- SUPPLIED MATERIAL -
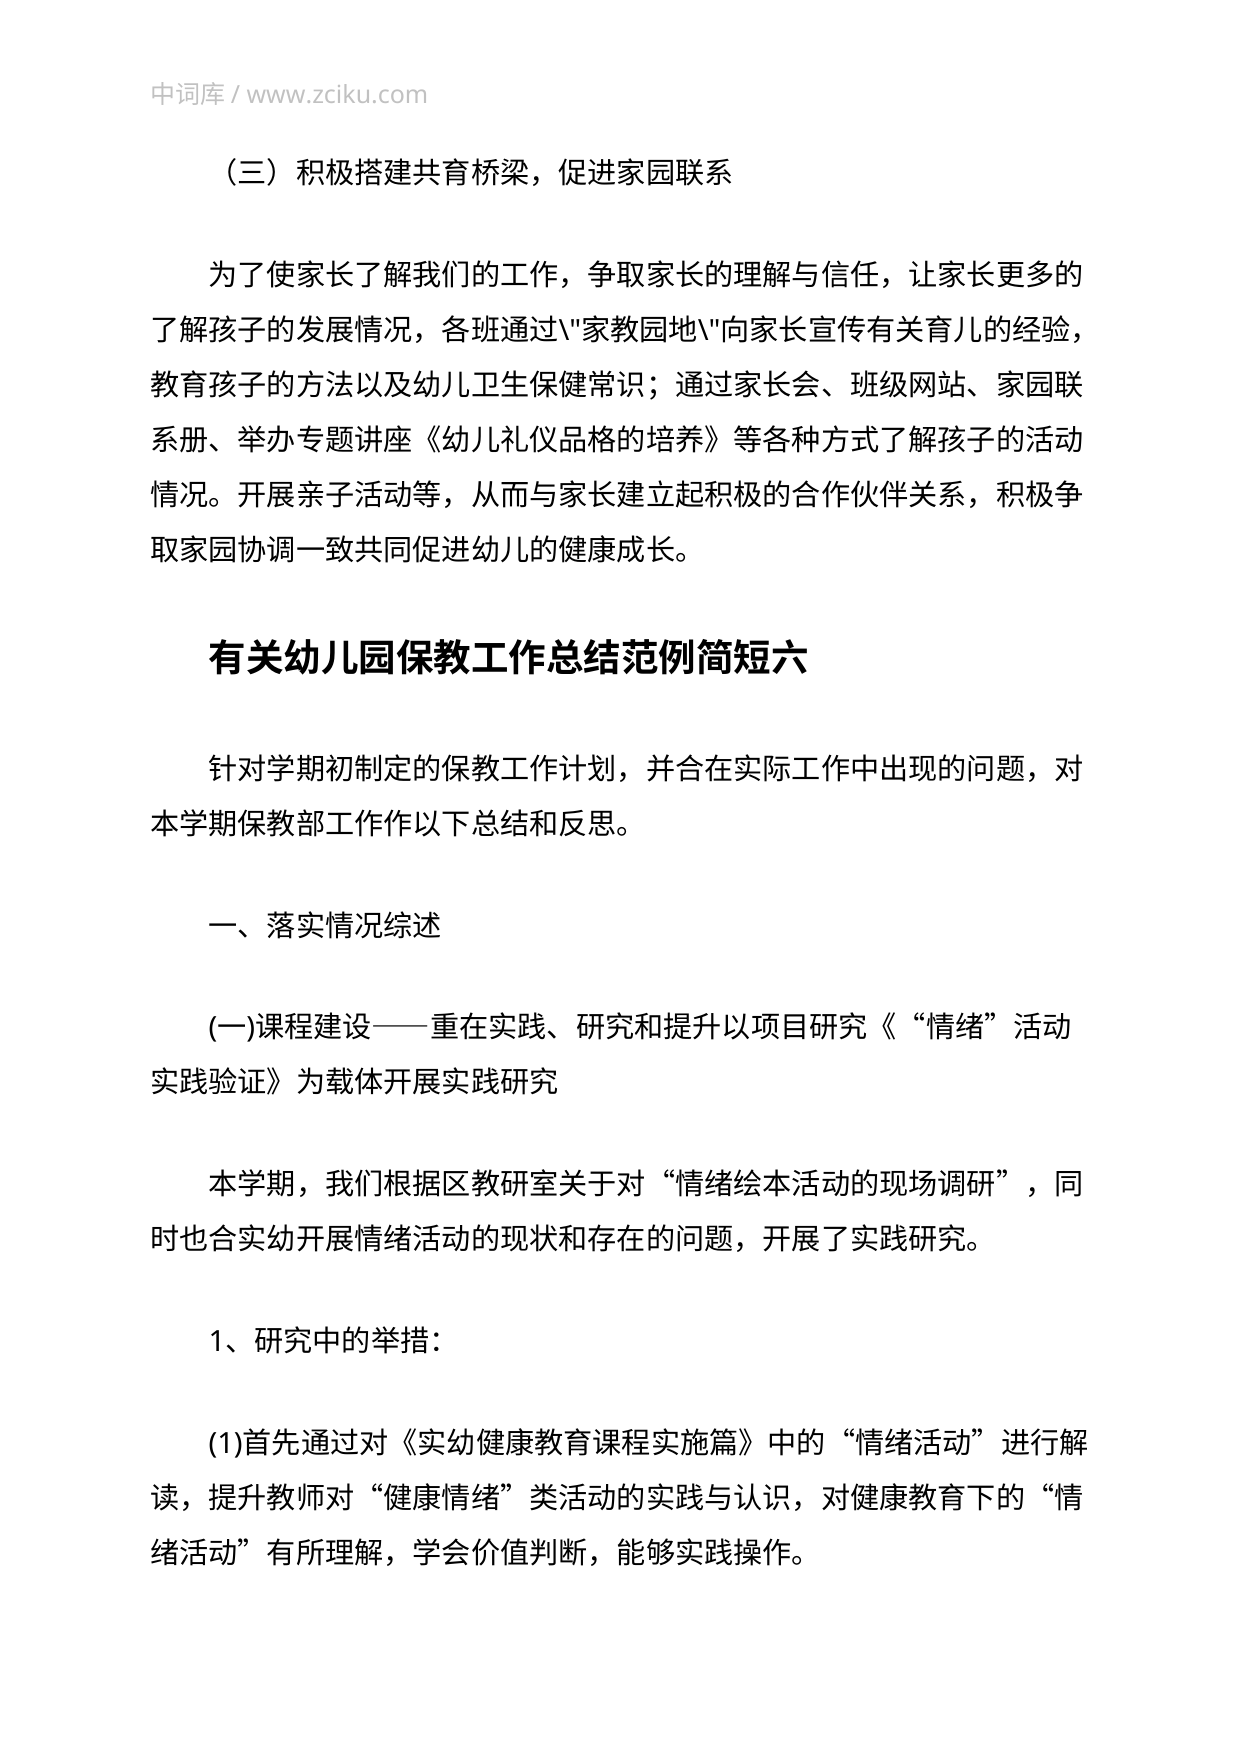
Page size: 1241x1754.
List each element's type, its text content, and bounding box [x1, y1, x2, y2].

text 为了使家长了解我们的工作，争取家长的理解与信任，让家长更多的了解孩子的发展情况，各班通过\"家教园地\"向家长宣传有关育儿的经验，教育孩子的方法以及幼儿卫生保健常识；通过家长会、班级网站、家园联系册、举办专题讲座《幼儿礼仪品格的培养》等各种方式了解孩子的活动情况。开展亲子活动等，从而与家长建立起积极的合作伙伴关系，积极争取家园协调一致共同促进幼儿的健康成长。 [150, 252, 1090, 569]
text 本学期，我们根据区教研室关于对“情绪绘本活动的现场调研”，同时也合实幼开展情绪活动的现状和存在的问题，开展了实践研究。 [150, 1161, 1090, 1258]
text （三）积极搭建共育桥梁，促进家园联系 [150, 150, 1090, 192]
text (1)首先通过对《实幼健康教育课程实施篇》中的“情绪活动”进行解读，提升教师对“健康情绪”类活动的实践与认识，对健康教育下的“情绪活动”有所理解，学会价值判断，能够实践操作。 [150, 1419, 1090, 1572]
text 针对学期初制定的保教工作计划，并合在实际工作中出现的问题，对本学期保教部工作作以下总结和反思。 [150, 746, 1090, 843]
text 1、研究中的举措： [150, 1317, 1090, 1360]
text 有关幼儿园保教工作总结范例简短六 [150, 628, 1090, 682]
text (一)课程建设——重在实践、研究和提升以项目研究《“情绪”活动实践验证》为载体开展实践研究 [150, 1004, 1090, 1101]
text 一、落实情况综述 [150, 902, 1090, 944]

- REQUIRED ACTION -
Every entry above should be printed again exactly, except for the pictures.

- ANSWER TO THIS EXERCISE -
Page size: 1241x1754.
List each element's type, its text content, and bounding box [x1, y1, x2, y2].

text 为了使家长了解我们的工作，争取家长的理解与信任，让家长更多的了解孩子的发展情况，各班通过\"家教园地\"向家长宣传有关育儿的经验，教育孩子的方法以及幼儿卫生保健常识；通过家长会、班级网站、家园联系册、举办专题讲座《幼儿礼仪品格的培养》等各种方式了解孩子的活动情况。开展亲子活动等，从而与家长建立起积极的合作伙伴关系，积极争取家园协调一致共同促进幼儿的健康成长。 [150, 252, 1090, 569]
text 本学期，我们根据区教研室关于对“情绪绘本活动的现场调研”，同时也合实幼开展情绪活动的现状和存在的问题，开展了实践研究。 [150, 1161, 1090, 1258]
text （三）积极搭建共育桥梁，促进家园联系 [150, 150, 1090, 192]
text (1)首先通过对《实幼健康教育课程实施篇》中的“情绪活动”进行解读，提升教师对“健康情绪”类活动的实践与认识，对健康教育下的“情绪活动”有所理解，学会价值判断，能够实践操作。 [150, 1419, 1090, 1572]
text 针对学期初制定的保教工作计划，并合在实际工作中出现的问题，对本学期保教部工作作以下总结和反思。 [150, 746, 1090, 843]
text 1、研究中的举措： [150, 1317, 1090, 1360]
text 有关幼儿园保教工作总结范例简短六 [150, 628, 1090, 682]
text (一)课程建设——重在实践、研究和提升以项目研究《“情绪”活动实践验证》为载体开展实践研究 [150, 1004, 1090, 1101]
text 一、落实情况综述 [150, 902, 1090, 944]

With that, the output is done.